KUALA LUMPUR: Investors are expected to stay cautious on Friday, Dec 4 in the absence of fresh corporate news to spur buying interest and also ahead of the weekend.
On Wall Street, stocks closed weaker after the vast US services sector unexpectedly shrank in November.
The weaker close was led by a slide in financials, as Bank of America Corp's massive equity offering spurred concerns that other banks could sell new shares and dilute existing shareholders' equity, according to a Reuters report.
The Dow Jones industrial average fell 86.53 points, or 0.83%, to end at 10,366.15. The Standard & Poor's 500 Index slipped 9.32 points, or 0.84%, to close at 1,099.92. The Nasdaq Composite Index fell 11.89 points, or 0.54%, to finish at 2,173.14.

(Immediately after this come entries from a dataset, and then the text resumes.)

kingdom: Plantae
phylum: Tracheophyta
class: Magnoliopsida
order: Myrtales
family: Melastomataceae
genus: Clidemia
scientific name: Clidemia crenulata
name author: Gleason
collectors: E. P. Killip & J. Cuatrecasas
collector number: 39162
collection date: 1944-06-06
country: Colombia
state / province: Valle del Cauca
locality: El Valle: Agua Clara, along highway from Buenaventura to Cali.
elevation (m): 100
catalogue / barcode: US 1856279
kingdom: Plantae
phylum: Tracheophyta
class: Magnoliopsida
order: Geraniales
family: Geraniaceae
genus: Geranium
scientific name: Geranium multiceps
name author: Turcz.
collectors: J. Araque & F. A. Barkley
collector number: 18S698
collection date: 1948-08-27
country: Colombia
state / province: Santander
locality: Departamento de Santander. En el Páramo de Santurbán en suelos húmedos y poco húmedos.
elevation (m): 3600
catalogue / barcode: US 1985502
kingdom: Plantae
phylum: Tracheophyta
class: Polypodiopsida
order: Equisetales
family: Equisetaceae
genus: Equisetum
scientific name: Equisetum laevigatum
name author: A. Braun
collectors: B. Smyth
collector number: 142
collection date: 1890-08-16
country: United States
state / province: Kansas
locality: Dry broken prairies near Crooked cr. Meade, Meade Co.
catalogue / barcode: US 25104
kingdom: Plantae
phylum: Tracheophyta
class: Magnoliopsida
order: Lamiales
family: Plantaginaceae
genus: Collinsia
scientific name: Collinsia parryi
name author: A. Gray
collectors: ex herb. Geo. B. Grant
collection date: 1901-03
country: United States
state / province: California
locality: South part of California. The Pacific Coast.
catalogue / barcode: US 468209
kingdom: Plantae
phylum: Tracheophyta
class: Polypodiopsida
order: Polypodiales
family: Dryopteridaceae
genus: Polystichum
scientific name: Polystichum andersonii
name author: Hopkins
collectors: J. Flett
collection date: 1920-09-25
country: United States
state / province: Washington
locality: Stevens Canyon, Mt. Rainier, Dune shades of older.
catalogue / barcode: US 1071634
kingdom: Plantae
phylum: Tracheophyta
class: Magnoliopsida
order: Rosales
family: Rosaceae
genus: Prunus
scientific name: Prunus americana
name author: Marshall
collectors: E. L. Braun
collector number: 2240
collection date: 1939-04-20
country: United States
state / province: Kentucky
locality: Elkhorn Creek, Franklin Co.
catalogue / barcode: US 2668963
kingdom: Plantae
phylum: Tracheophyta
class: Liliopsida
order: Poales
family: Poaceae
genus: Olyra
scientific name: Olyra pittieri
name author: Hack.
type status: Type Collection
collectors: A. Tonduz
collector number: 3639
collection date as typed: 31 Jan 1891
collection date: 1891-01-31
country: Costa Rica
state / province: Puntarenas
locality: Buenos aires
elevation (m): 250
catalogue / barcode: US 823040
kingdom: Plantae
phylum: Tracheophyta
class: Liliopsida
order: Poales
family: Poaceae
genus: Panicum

At Bursa Malaysia, the 30-stock FBM KLCI is expected to show some weaknesses, as indicated by the KLCI futures. The December futures fell 5.5 points to 1,267.50 despite the spot market saw the FBM KLCI close slightly higher on late buying. The market is also consolidating and unable to break past the 1,270 convincingly.
Stocks to watch include Green Packet, RedTone, Ranhill, PLANTATION []s and Sime Darby.
GREEN PACKET BHD [] garnered three separate contracts with companies from Georgia, Armenia and Ukraine to provide its modems. It did not reveal the value of the contracts.
Meanwhile, REDTONE INTERNATIONAL BHD [] said it would increase the number of locations of its free Wi-Fi hotspots.
Ranhill president and CEO, Tan Sri Hamdan Mohamad has said its second 190MW combined cycle gas turbine power plant in Sabah is expected to be completed by end-2010.
Meanwhile, Standard & Poor's Ratings Services revised the outlook on Ranhill to stable from negative and affirmed the 'B' long-term corporate credit rating on the company.
It also affirmed the 'B-' issue rating on the US$220 million five-year senior unsecured notes due in October 2011.
"We revised the outlook and affirmed the ratings to reflect the improvement in Ranhill's financial risk profile due to lower debt following the transfer of its water assets to the Malaysian government," said Standard & Poor's credit analyst Andrew Wong.
S&P also said Ranhill was moving away from risky ventures by exiting oil exploration projects and focusing on the stable utilities businesses. This alleviated the downward pressure on the rating.
However, it did caution Ranhill's near-term liquidity is weak. The company had unrestricted cash of RM355 million as at June 30, 2009 was not enough to cover the RM506 million of debt facilities that are due for repayment over the next 12 months. However, most of these maturities are performance guarantees, which will naturally end as projects get completed.
Top plantation analyst, Dorab Mistry, who heads vegetable oils trading at Godrej International said Malaysian palm oil stocks would peak at 2.1 million tonnes in December before declining next year. Yields would be affected by the El Nino.
Separately, Affin Research upgraded the domestic plantations sector to overweight on the back of trading opportunities in the next six months.
Sime Darby said its 75%-owned Sime Darby Water Resources (Perak) Sdn Bhd had executed a groundwater resource development agreement with the Perak government.